**What you are asked to do:** Starting at the beginning of the items and ending with the line that contains "dist [-0.001220, -0.000324]", render every line as a numbered list, skipping blank lines and leaving out the pictures.

*** Records supplied ***

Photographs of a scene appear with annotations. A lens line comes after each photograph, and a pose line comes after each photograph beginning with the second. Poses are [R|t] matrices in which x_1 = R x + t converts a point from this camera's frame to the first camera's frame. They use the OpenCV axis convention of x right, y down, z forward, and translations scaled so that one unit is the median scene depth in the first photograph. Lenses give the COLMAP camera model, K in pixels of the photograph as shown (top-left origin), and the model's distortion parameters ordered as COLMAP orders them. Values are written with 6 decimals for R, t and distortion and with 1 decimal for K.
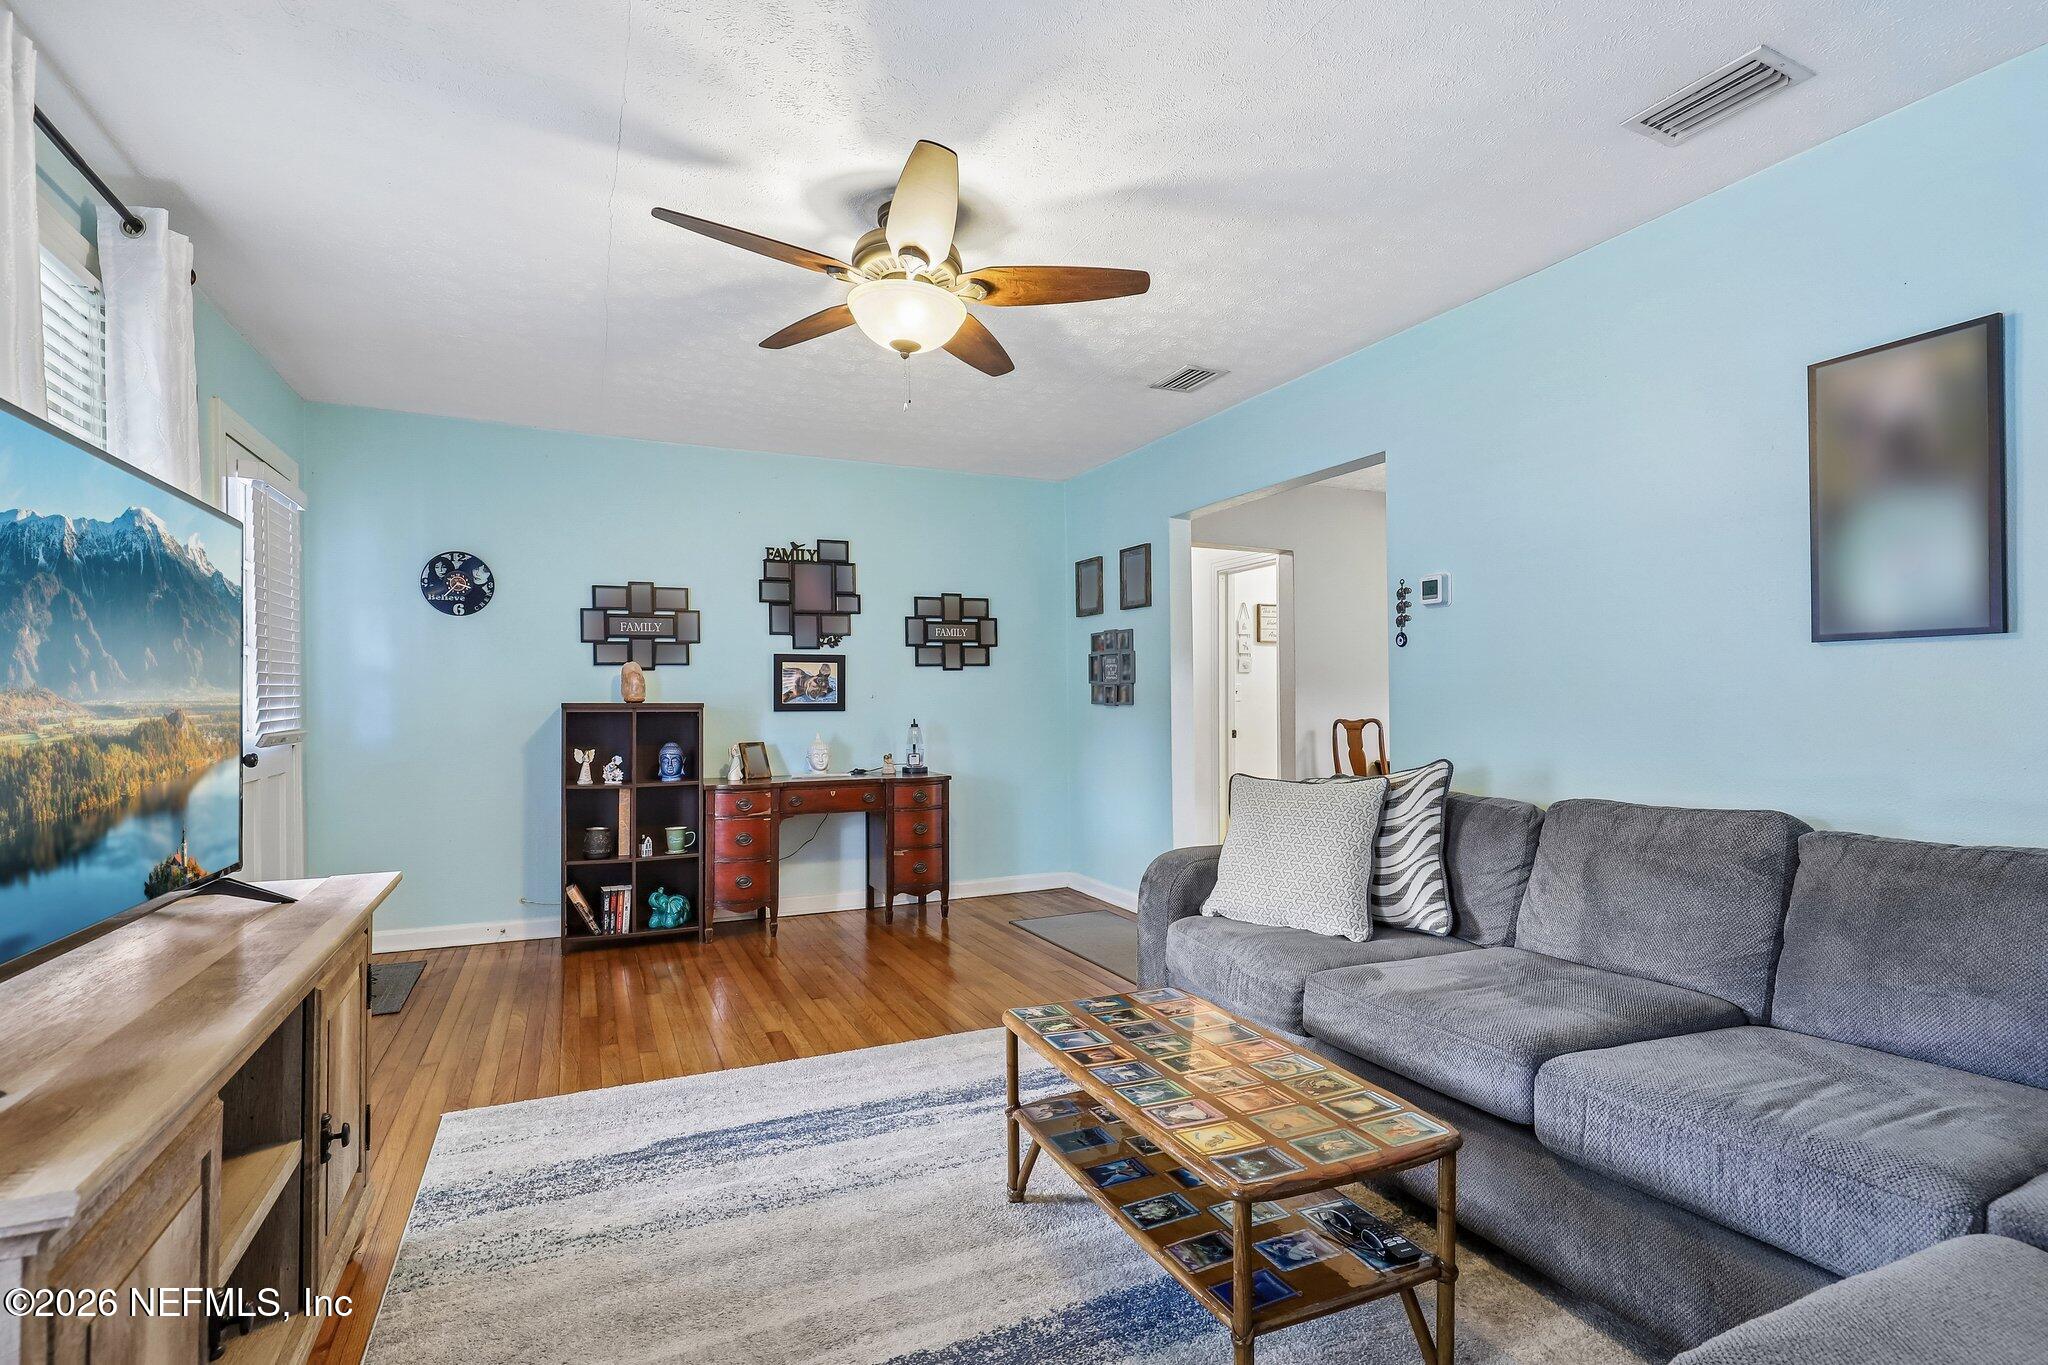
lens RADIAL K [[955.1, 0, 1036.3], [0, 955.1, 690.3], [0, 0, 1]] dist [-0.000553, -0.000448]
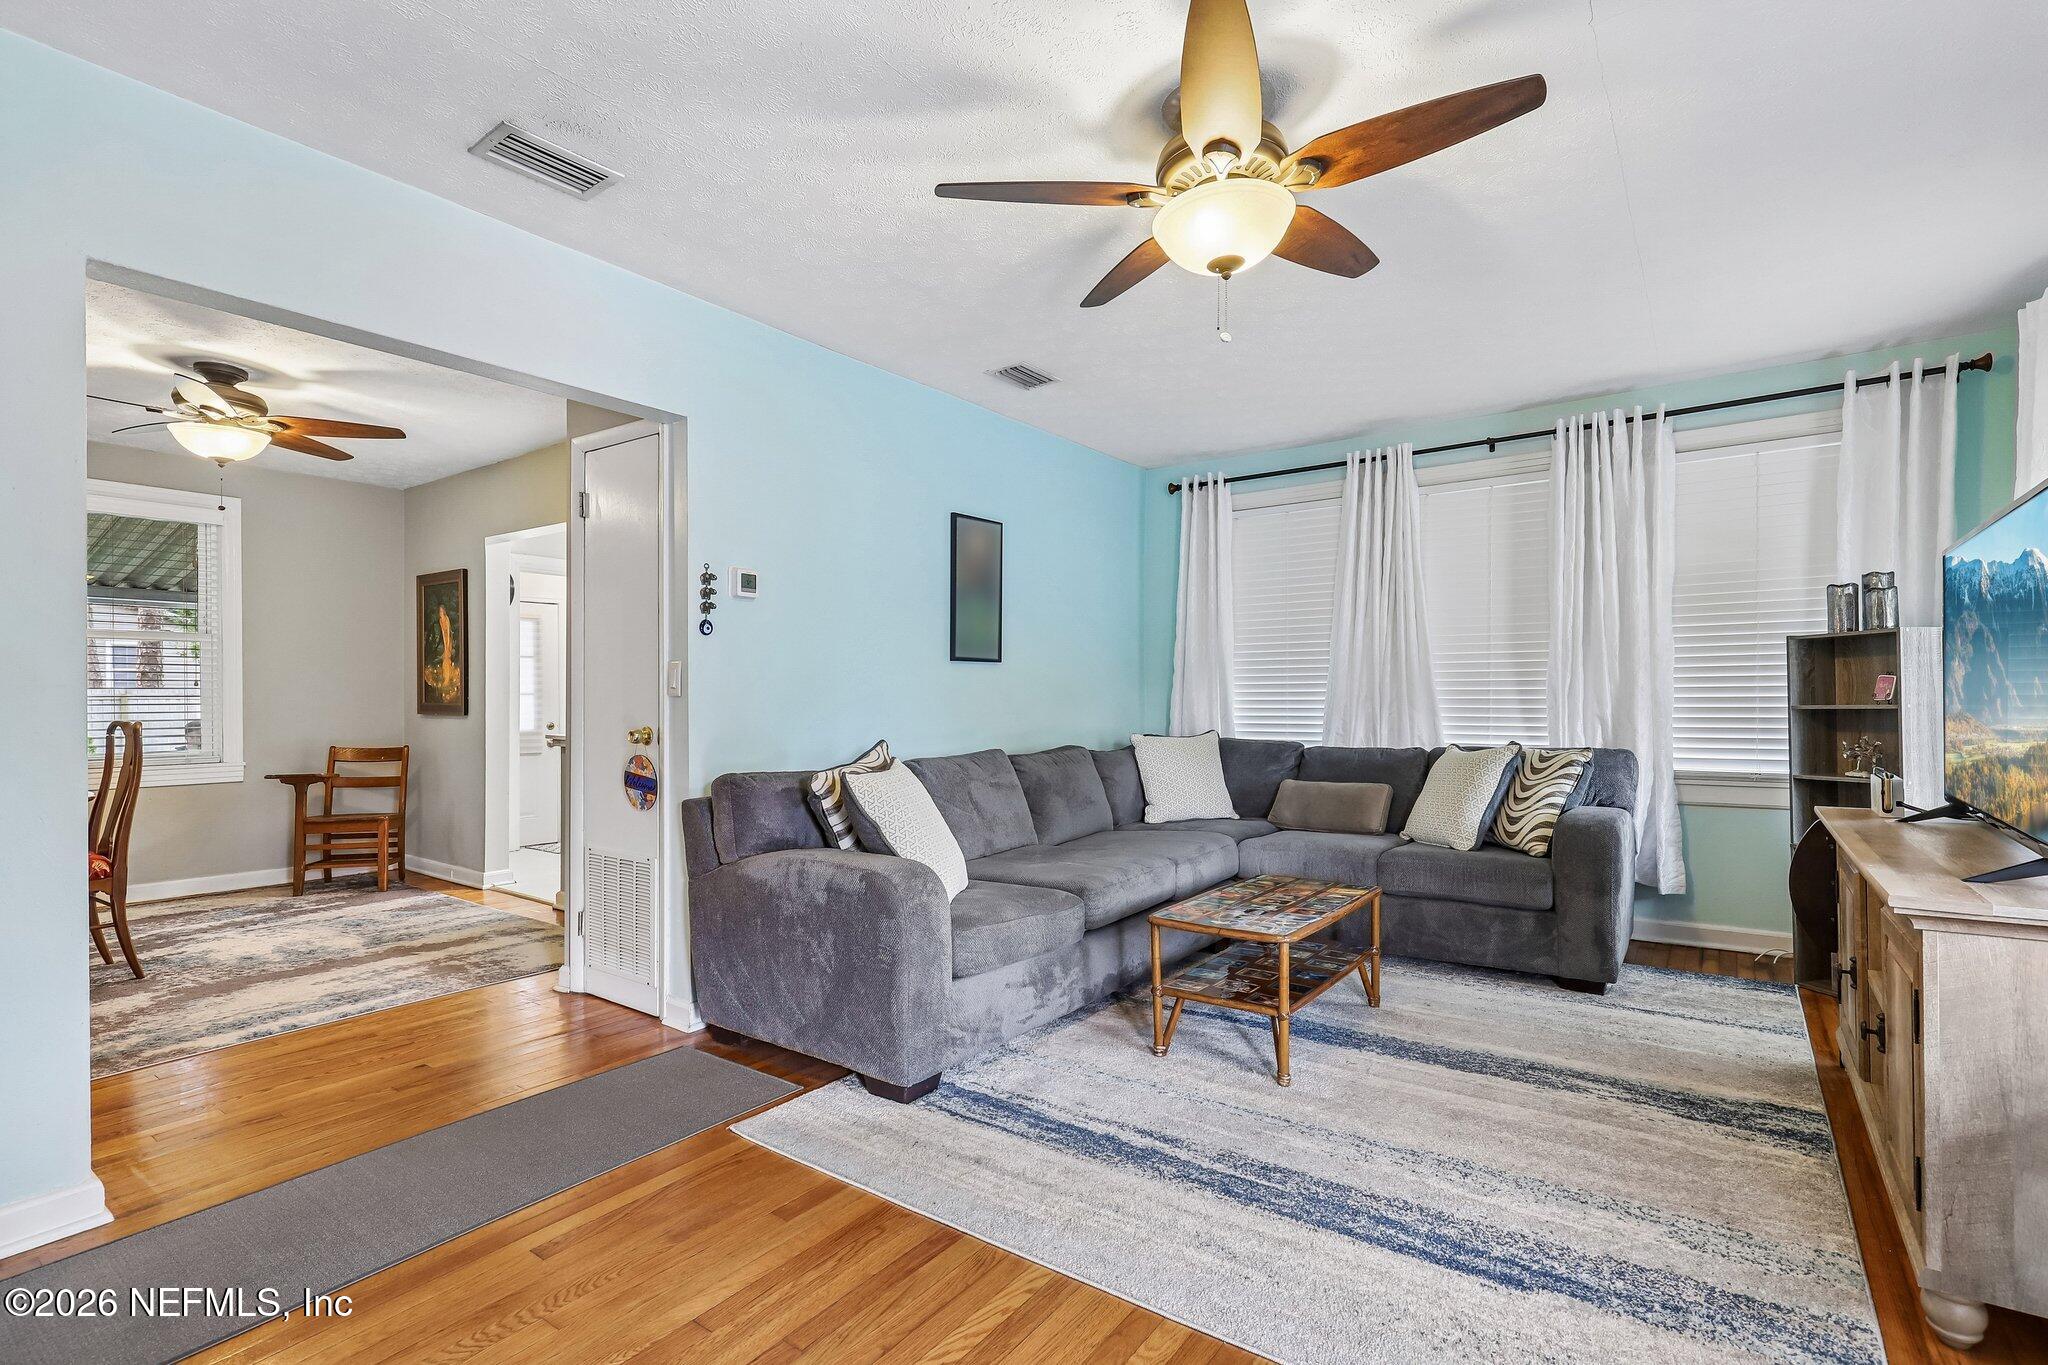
lens RADIAL K [[954.7, 0, 1037.9], [0, 954.7, 701.2], [0, 0, 1]] dist [0.000662, 0.000032]
pose [[-0.489510, 0.000745, 0.871998, -0.402335], [-0.000726, 0.999999, -0.001262, 0.013968], [-0.871998, -0.001251, -0.489509, 0.795410]]
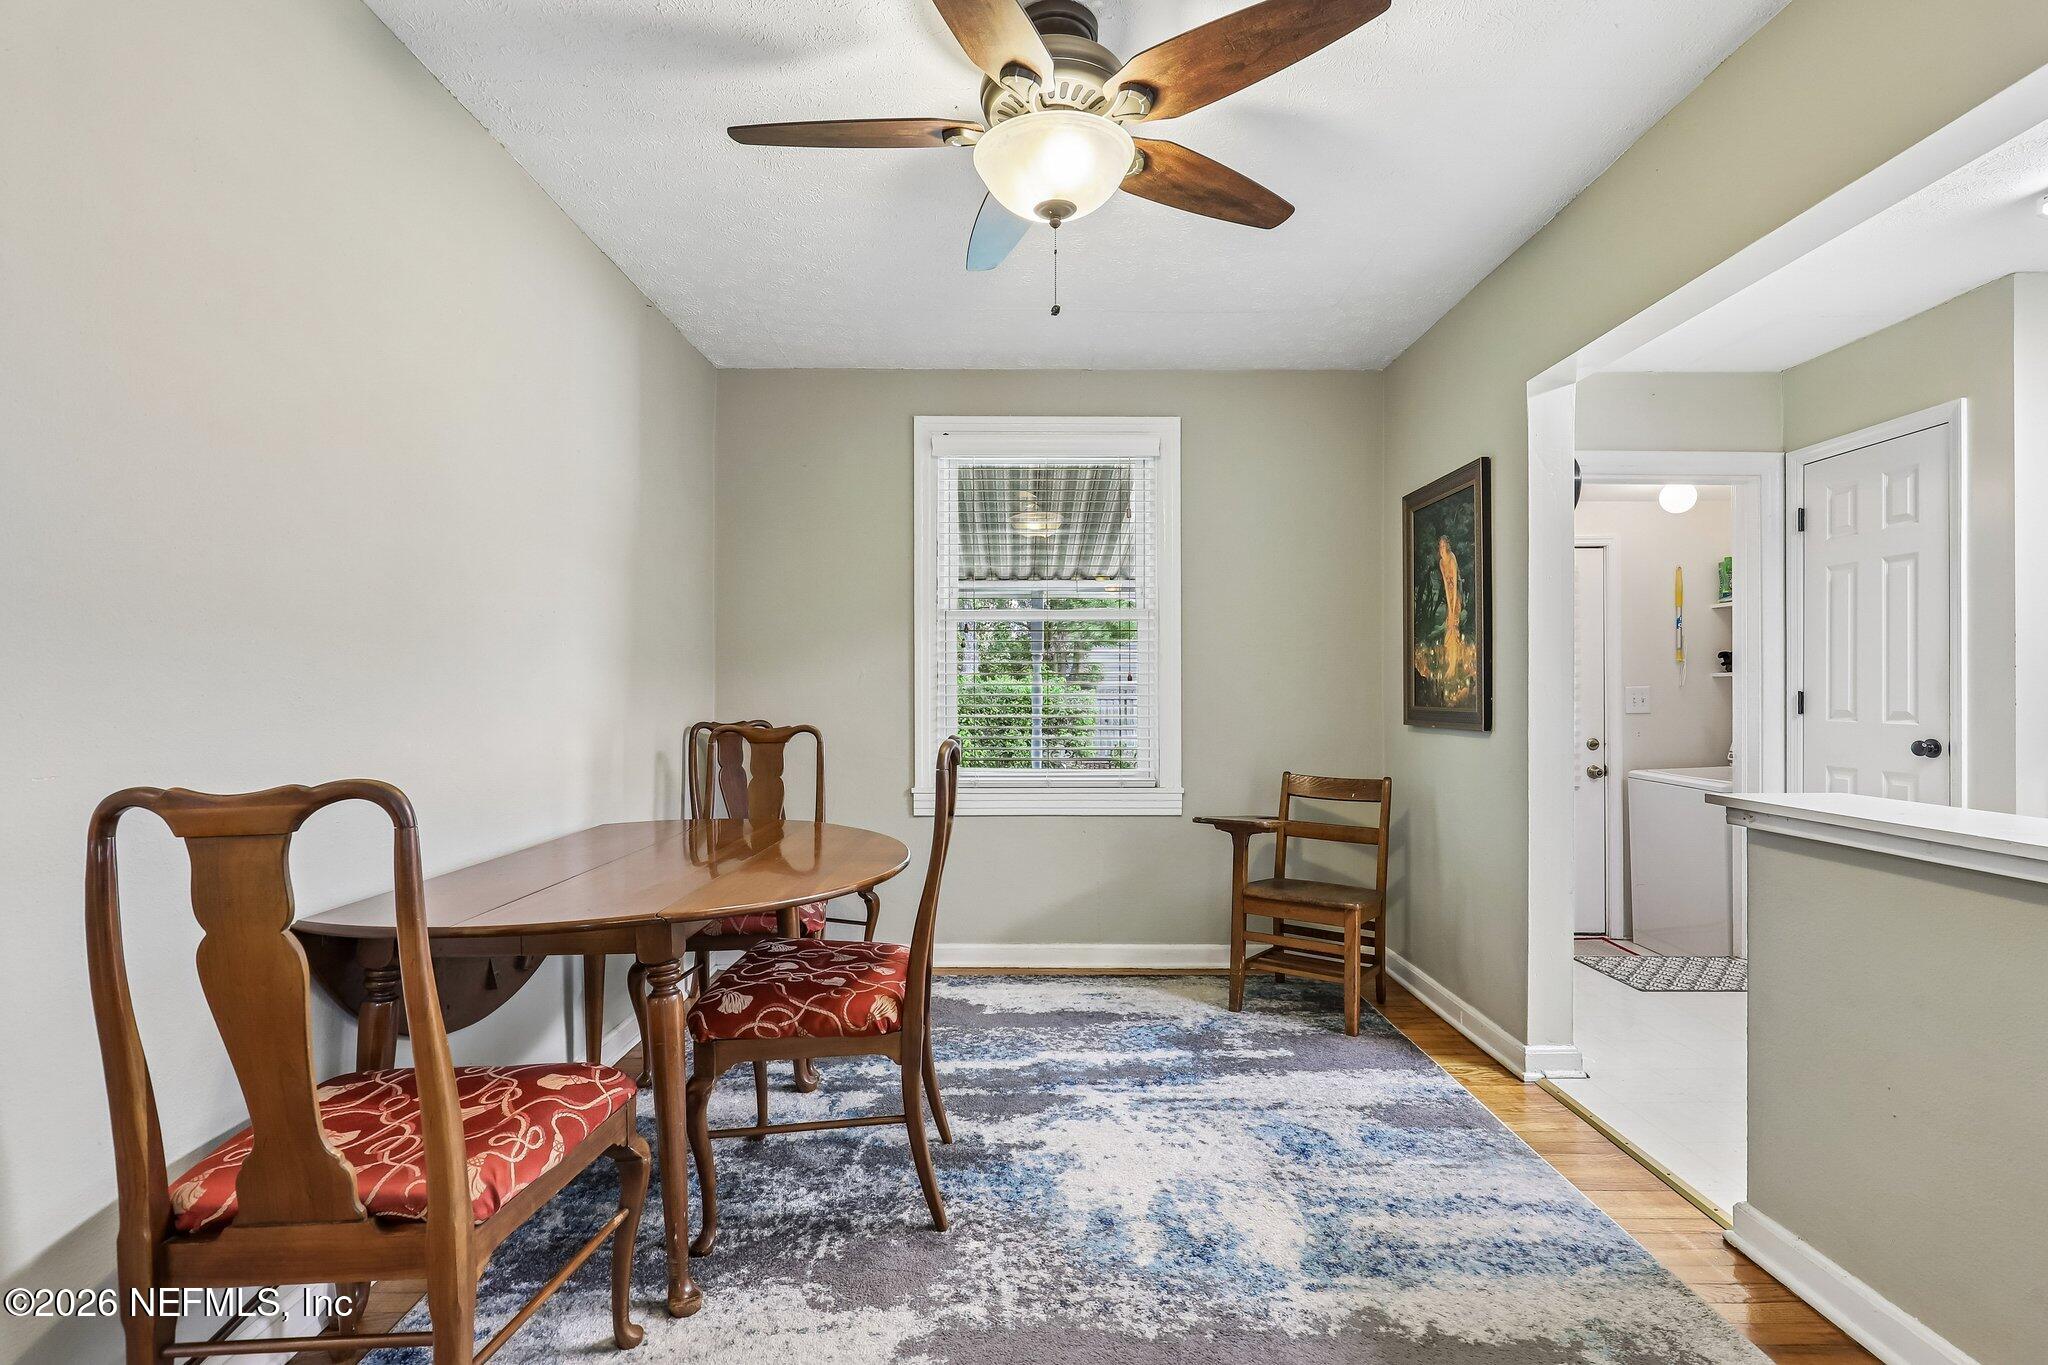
lens RADIAL K [[950.9, 0, 1032.1], [0, 950.9, 682.9], [0, 0, 1]] dist [-0.001220, -0.000324]
pose [[0.415312, 0.017676, 0.909507, 0.242014], [-0.007499, 0.999844, -0.016007, 0.010979], [-0.909648, -0.000173, 0.415380, 0.844243]]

*** End of Records supplied ***

**Your solution:**
1. Photographs of a scene appear with annotations. A lens line comes after each photograph, and a pose line comes after each photograph beginning with the second. Poses are [R|t] matrices in which x_1 = R x + t converts a point from this camera's frame to the first camera's frame. They use the OpenCV axis convention of x right, y down, z forward, and translations scaled so that one unit is the median scene depth in the first photograph. Lenses give the COLMAP camera model, K in pixels of the photograph as shown (top-left origin), and the model's distortion parameters ordered as COLMAP orders them. Values are written with 6 decimals for R, t and distortion and with 1 decimal for K.
2. lens RADIAL K [[955.1, 0, 1036.3], [0, 955.1, 690.3], [0, 0, 1]] dist [-0.000553, -0.000448]
3. lens RADIAL K [[954.7, 0, 1037.9], [0, 954.7, 701.2], [0, 0, 1]] dist [0.000662, 0.000032]
4. pose [[-0.489510, 0.000745, 0.871998, -0.402335], [-0.000726, 0.999999, -0.001262, 0.013968], [-0.871998, -0.001251, -0.489509, 0.795410]]
5. lens RADIAL K [[950.9, 0, 1032.1], [0, 950.9, 682.9], [0, 0, 1]] dist [-0.001220, -0.000324]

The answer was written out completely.